I didn't even recognize him. Liu Sheng whispered a reminder, "This is so-and-so who won the top scorer award in last year's middle school soccer league." I nodded and said "Oh," then looked at the senior who was waiting for an answer and said, "Thank you, but I don't like you, so I can't."
Sometimes I think that the reason I haven't been beaten to death by those around me for being so straightforward is simply because I'm lucky. Especially compared to Yagyu, who patiently comforts girls who like him but whom he doesn't like, I'm definitely the worst kind of person. That's probably why no one has said "I like you" to me since then.
"No, no, they think you and Yagyu are having an affair." Niou shook his finger and retorted. The afternoon sun shone through the glass and left warmth on the two rows of desks by the window.
"Please use polite language, Master." I pulled the curtains a little wider.
"It seems you don't disagree." Niou has always been someone who knows how to grasp the key points.
"I won't waste my time answering questions you already know the answers to." I didn't directly refute that.
A cold wave swept across the coast overnight at the end of October.
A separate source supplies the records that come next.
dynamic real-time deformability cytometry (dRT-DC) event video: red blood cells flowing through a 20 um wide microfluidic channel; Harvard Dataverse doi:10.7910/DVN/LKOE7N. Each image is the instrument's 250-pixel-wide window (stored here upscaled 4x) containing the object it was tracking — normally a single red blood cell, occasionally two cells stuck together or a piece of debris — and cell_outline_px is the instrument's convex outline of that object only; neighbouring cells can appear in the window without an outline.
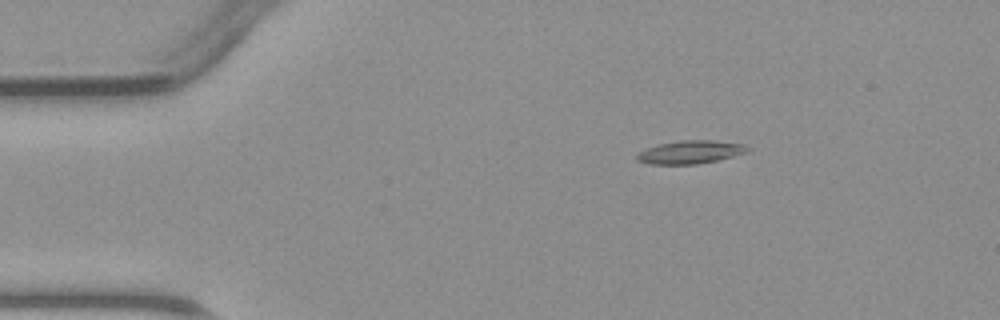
{"species": "common noctule bat (a hibernating species)", "species_latin": "Nyctalus noctula", "temperature_condition": "warm", "stored_images_in_passage": 40, "camera_frame_rate_fps": 3000, "um_per_image_px": 0.085, "animal": {"sex": "male", "body_mass_g": 23.1, "forearm_length_mm": 52.7}, "frame": {"image": 1, "passage_image": 1, "time_ms": 0.0, "image_size_px": [1000, 320], "cell_outline_px": [[748, 152], [716, 160], [696, 164], [648, 164], [636, 160], [636, 156], [640, 152], [648, 148], [660, 144], [680, 140], [708, 140], [744, 144], [748, 148]], "centroid_in_image_um": [58.66, 12.93], "position_along_channel_um": 26.3, "area_um2": 14.62}}
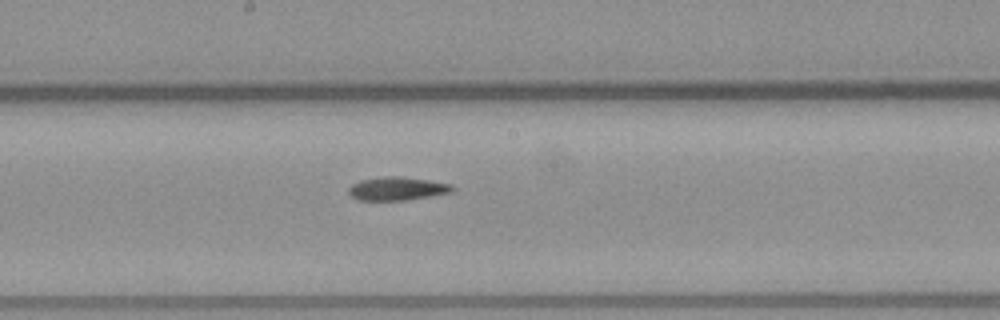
{"frame": {"image": 2, "passage_image": 18, "time_ms": 5.667, "image_size_px": [1000, 320], "cell_outline_px": [[456, 188], [452, 192], [432, 196], [404, 200], [360, 200], [352, 196], [348, 192], [348, 188], [352, 184], [360, 180], [384, 176], [396, 176], [428, 180], [452, 184]], "centroid_in_image_um": [33.78, 16.03], "position_along_channel_um": 214.4, "area_um2": 14.1}}
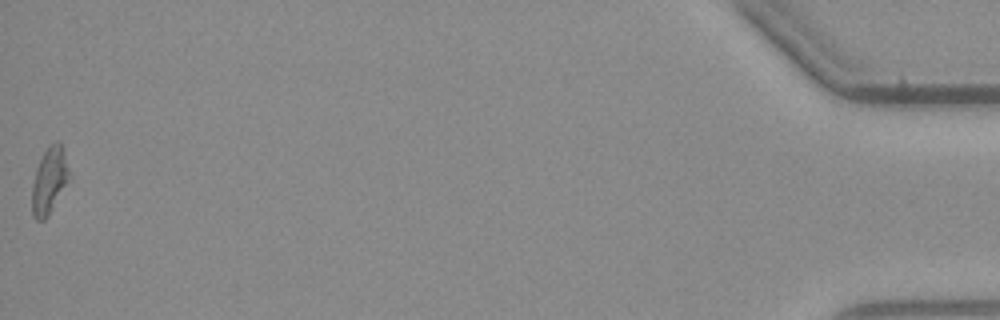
{"frame": {"image": 3, "passage_image": 40, "time_ms": 13.0, "image_size_px": [1000, 320], "cell_outline_px": [[72, 176], [48, 216], [44, 220], [36, 220], [32, 216], [32, 184], [36, 168], [48, 144], [56, 140], [60, 140], [64, 148]], "centroid_in_image_um": [4.23, 15.3], "position_along_channel_um": 431.0, "area_um2": 14.91}}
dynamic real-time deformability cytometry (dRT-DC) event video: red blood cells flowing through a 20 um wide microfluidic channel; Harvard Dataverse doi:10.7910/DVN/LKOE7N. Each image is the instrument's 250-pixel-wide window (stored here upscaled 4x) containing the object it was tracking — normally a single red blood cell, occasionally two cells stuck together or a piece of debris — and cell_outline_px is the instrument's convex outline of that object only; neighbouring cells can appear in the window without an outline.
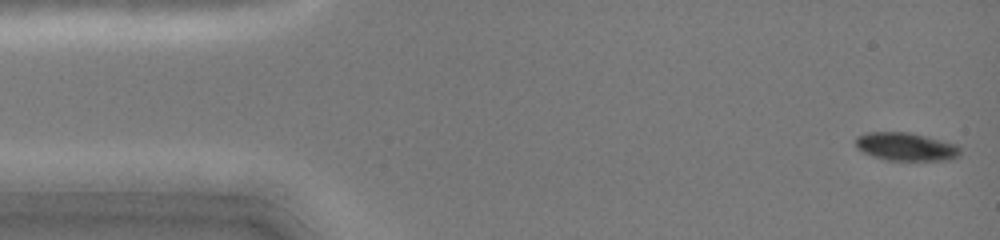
{"species": "common noctule bat (a hibernating species)", "species_latin": "Nyctalus noctula", "temperature_condition": "cold", "stored_images_in_passage": 46, "camera_frame_rate_fps": 3000, "um_per_image_px": 0.085, "animal": {"sex": "female", "body_mass_g": 19.0, "forearm_length_mm": 51.5}, "frame": {"image": 1, "passage_image": 1, "time_ms": 0.0, "image_size_px": [1000, 240], "cell_outline_px": [[960, 156], [952, 160], [888, 160], [872, 156], [856, 148], [856, 136], [868, 132], [908, 132], [956, 144], [960, 148]], "centroid_in_image_um": [77.01, 12.47], "position_along_channel_um": 8.0, "area_um2": 17.11}}
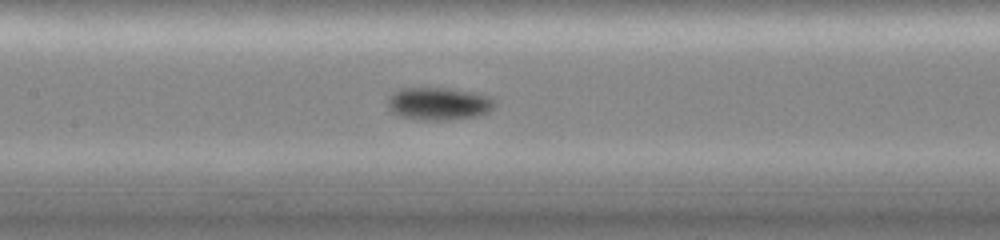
{"frame": {"image": 2, "passage_image": 21, "time_ms": 6.667, "image_size_px": [1000, 240], "cell_outline_px": [[492, 108], [488, 112], [472, 116], [444, 120], [432, 120], [400, 116], [392, 112], [388, 108], [388, 100], [400, 88], [452, 88], [472, 92], [488, 96], [492, 100]], "centroid_in_image_um": [37.25, 8.8], "position_along_channel_um": 170.1, "area_um2": 19.77}}
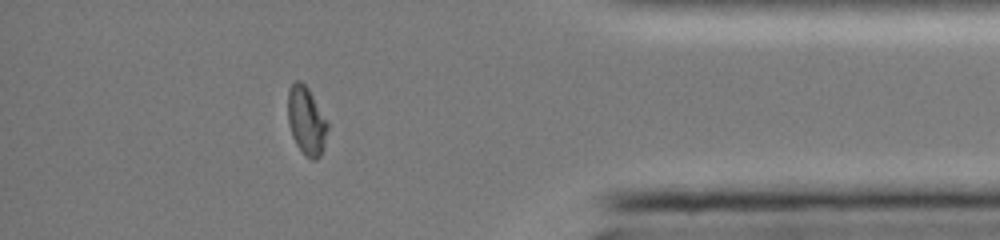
{"frame": {"image": 3, "passage_image": 40, "time_ms": 13.0, "image_size_px": [1000, 240], "cell_outline_px": [[328, 128], [324, 148], [320, 156], [316, 160], [312, 160], [304, 156], [296, 144], [292, 136], [288, 124], [288, 88], [296, 80], [300, 80], [308, 88], [328, 120]], "centroid_in_image_um": [26.05, 10.29], "position_along_channel_um": 409.1, "area_um2": 16.13}}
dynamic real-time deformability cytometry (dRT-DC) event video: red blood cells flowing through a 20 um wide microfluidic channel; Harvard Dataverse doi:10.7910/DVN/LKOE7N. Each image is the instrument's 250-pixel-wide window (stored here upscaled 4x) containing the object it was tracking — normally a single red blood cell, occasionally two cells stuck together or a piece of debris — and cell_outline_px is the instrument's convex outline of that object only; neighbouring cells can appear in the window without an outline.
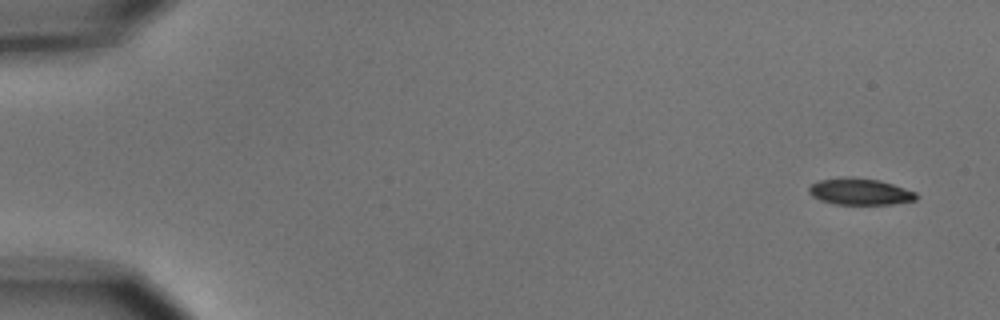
{"species": "common noctule bat (a hibernating species)", "species_latin": "Nyctalus noctula", "temperature_condition": "cold", "stored_images_in_passage": 5, "segment_of_instrument_passage": [1, 2], "camera_frame_rate_fps": 3000, "um_per_image_px": 0.085, "animal": {"sex": "male", "body_mass_g": 15.6}, "frame": {"image": 1, "passage_image": 1, "time_ms": 0.0, "image_size_px": [1000, 320], "cell_outline_px": [[920, 196], [916, 200], [892, 204], [836, 204], [820, 200], [812, 196], [808, 192], [808, 188], [812, 184], [820, 180], [840, 176], [852, 176], [880, 180], [916, 192]], "centroid_in_image_um": [73.09, 16.27], "position_along_channel_um": 11.9, "area_um2": 16.82}}
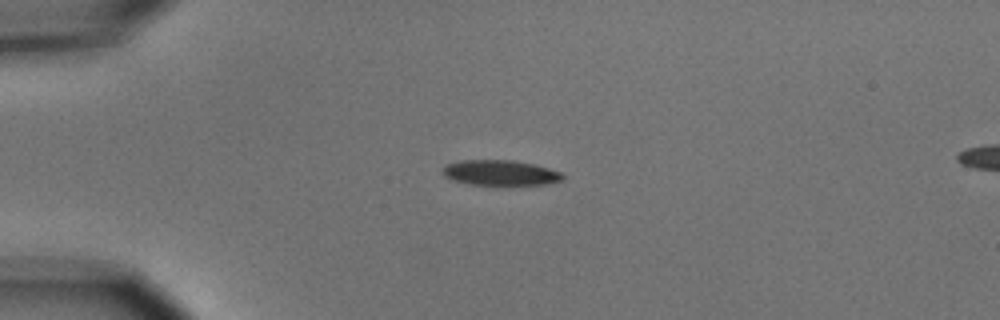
{"frame": {"image": 2, "passage_image": 4, "time_ms": 3.667, "image_size_px": [1000, 320], "cell_outline_px": [[564, 180], [544, 184], [468, 184], [452, 180], [444, 176], [440, 168], [448, 164], [460, 160], [512, 160], [536, 164], [560, 172], [564, 176]], "centroid_in_image_um": [42.49, 14.67], "position_along_channel_um": 42.5, "area_um2": 17.63}}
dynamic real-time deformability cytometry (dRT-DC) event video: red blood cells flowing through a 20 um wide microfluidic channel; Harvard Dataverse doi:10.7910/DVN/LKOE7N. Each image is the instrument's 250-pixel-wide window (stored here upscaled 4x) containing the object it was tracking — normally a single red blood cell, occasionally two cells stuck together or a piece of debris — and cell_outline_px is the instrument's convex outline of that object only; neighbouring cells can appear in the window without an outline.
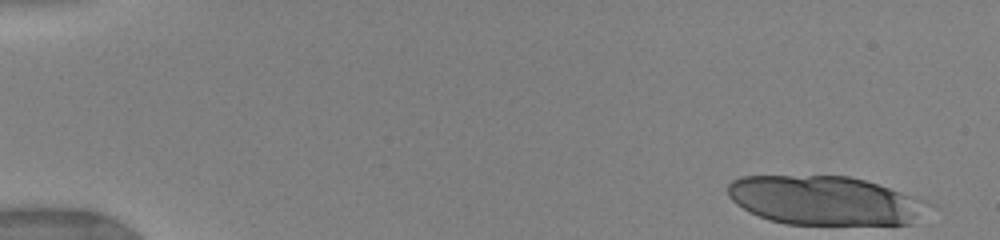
{"species": "human", "species_latin": "Homo sapiens", "temperature_condition": "warm", "stored_images_in_passage": 13, "camera_frame_rate_fps": 3000, "um_per_image_px": 0.085, "donor": {"sex": "female"}, "frame": {"image": 1, "passage_image": 1, "time_ms": 0.0, "image_size_px": [1000, 240], "cell_outline_px": [[936, 204], [912, 224], [784, 224], [768, 220], [748, 212], [736, 204], [728, 196], [728, 184], [732, 180], [740, 176], [848, 176], [864, 180], [928, 200]], "centroid_in_image_um": [70.14, 17.05], "position_along_channel_um": 14.9, "area_um2": 57.74}}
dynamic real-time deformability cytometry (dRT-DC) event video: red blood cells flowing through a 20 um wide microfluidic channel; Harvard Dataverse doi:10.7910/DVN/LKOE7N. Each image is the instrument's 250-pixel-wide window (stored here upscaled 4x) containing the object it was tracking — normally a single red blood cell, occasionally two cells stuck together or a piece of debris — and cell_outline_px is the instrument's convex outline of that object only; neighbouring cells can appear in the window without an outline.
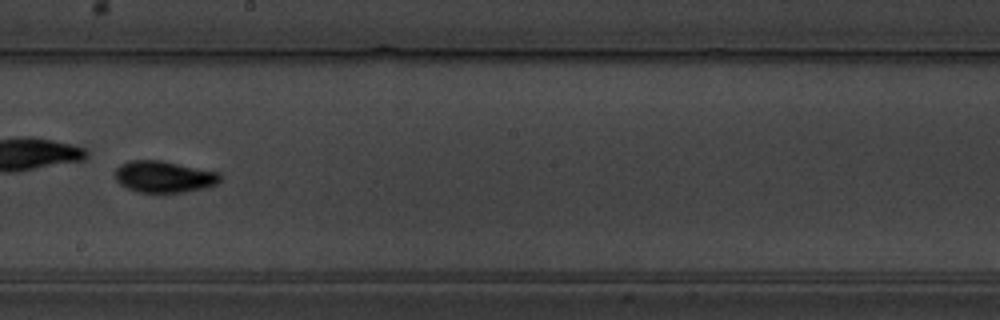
{"species": "common noctule bat (a hibernating species)", "species_latin": "Nyctalus noctula", "temperature_condition": "warm", "stored_images_in_passage": 57, "camera_frame_rate_fps": 3000, "um_per_image_px": 0.085, "animal": {"sex": "male", "body_mass_g": 19.5, "forearm_length_mm": 54.6}, "frame": {"image": 1, "passage_image": 33, "time_ms": 10.667, "image_size_px": [1000, 320], "cell_outline_px": [[220, 180], [216, 184], [208, 188], [184, 192], [140, 192], [128, 188], [120, 184], [116, 180], [112, 172], [120, 164], [128, 160], [160, 160], [220, 172]], "centroid_in_image_um": [13.92, 15.01], "position_along_channel_um": 234.3, "area_um2": 19.54}}
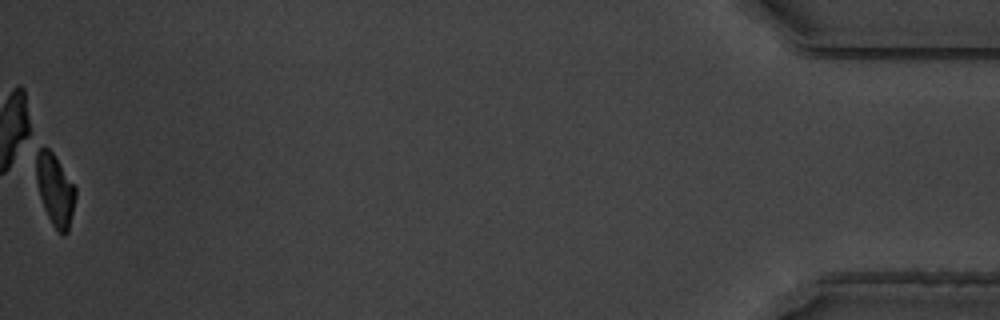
{"frame": {"image": 2, "passage_image": 57, "time_ms": 18.667, "image_size_px": [1000, 320], "cell_outline_px": [[76, 196], [68, 232], [64, 236], [52, 224], [44, 208], [40, 196], [36, 180], [36, 144], [48, 148], [52, 152], [76, 188]], "centroid_in_image_um": [4.66, 16.09], "position_along_channel_um": 430.5, "area_um2": 16.36}, "authors_computed_cell_mechanics": {"area_um2": 18.0914, "velocity_mm_per_s": 3.5707, "shape_relaxation_time_tau1_ms": 3.3848, "shape_relaxation_time_tau2_ms": 1.9355, "deformation_change_tau1": 0.1533, "deformation_change_tau2": 0.0668}}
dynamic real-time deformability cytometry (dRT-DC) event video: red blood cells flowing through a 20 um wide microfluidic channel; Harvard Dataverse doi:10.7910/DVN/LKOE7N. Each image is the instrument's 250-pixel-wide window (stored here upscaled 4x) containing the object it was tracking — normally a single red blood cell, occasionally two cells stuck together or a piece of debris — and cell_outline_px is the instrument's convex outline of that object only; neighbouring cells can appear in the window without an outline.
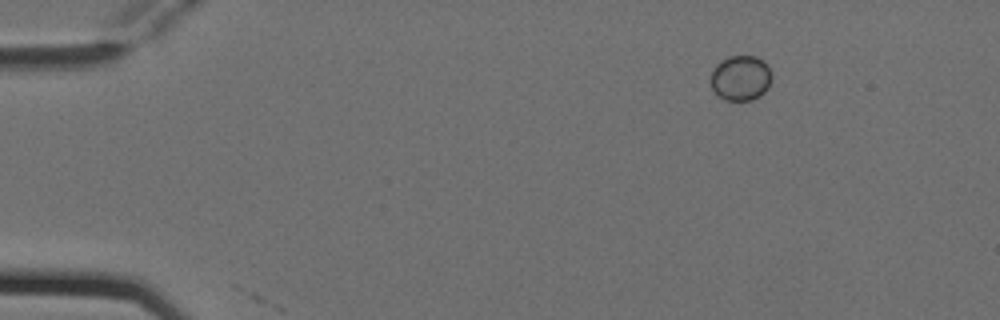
{"species": "Egyptian fruit bat (a non-hibernating species)", "species_latin": "Rousettus aegyptiacus", "temperature_condition": "cold", "stored_images_in_passage": 4, "camera_frame_rate_fps": 3000, "um_per_image_px": 0.085, "animal": {"sex": "female"}, "frame": {"image": 1, "passage_image": 1, "time_ms": 0.0, "image_size_px": [1000, 320], "cell_outline_px": [[772, 80], [768, 88], [760, 96], [752, 100], [724, 100], [712, 88], [712, 72], [716, 64], [720, 60], [728, 56], [756, 56], [764, 60], [772, 76]], "centroid_in_image_um": [62.98, 6.62], "position_along_channel_um": 22.0, "area_um2": 16.07}}
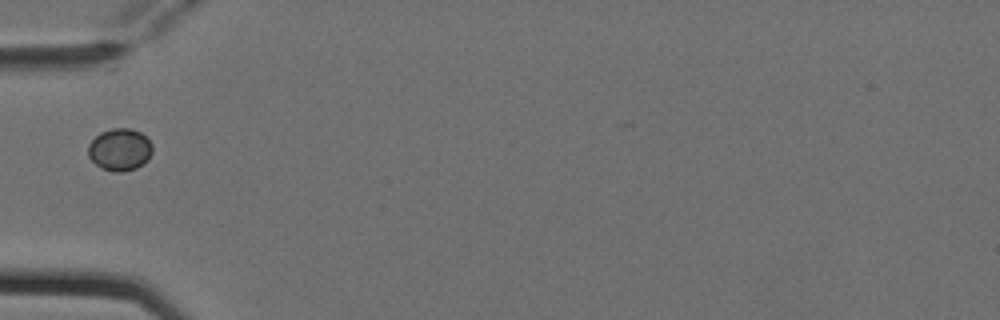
{"frame": {"image": 2, "passage_image": 3, "time_ms": 0.667, "image_size_px": [1000, 320], "cell_outline_px": [[152, 152], [148, 160], [136, 168], [124, 172], [112, 172], [100, 168], [88, 156], [88, 144], [100, 132], [112, 128], [132, 128], [140, 132], [152, 144]], "centroid_in_image_um": [10.17, 12.72], "position_along_channel_um": 74.8, "area_um2": 15.95}}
I wore an extra layer during my morning run. I stretched by the sea, watching the sun slowly rise above the horizon. The world, shrouded in the cold gray of late autumn, gradually revealed its original colors. The major autumn events, the Umihara Festival and the high school sports meet, both successfully concluded in the past month. A couple of days ago, Katakura Tomokazu proposed a new activity at a joint meeting of the student council and various clubs, on Christmas Day, the day before winter break. Everyone was quite enthusiastic, but after confirming the specific schedule twice, I voted not to participate.
Liu Sheng glanced at the note in my hand and asked, "Are you sure you're going to Munich?"
"Yes," I gave a wry smile, "My mentor even booked my plane ticket in advance. I'm sorry, we were supposed to go to the film festival together."
"It's alright," Yagyu said, taking the note and standing up. "There will be plenty of opportunities."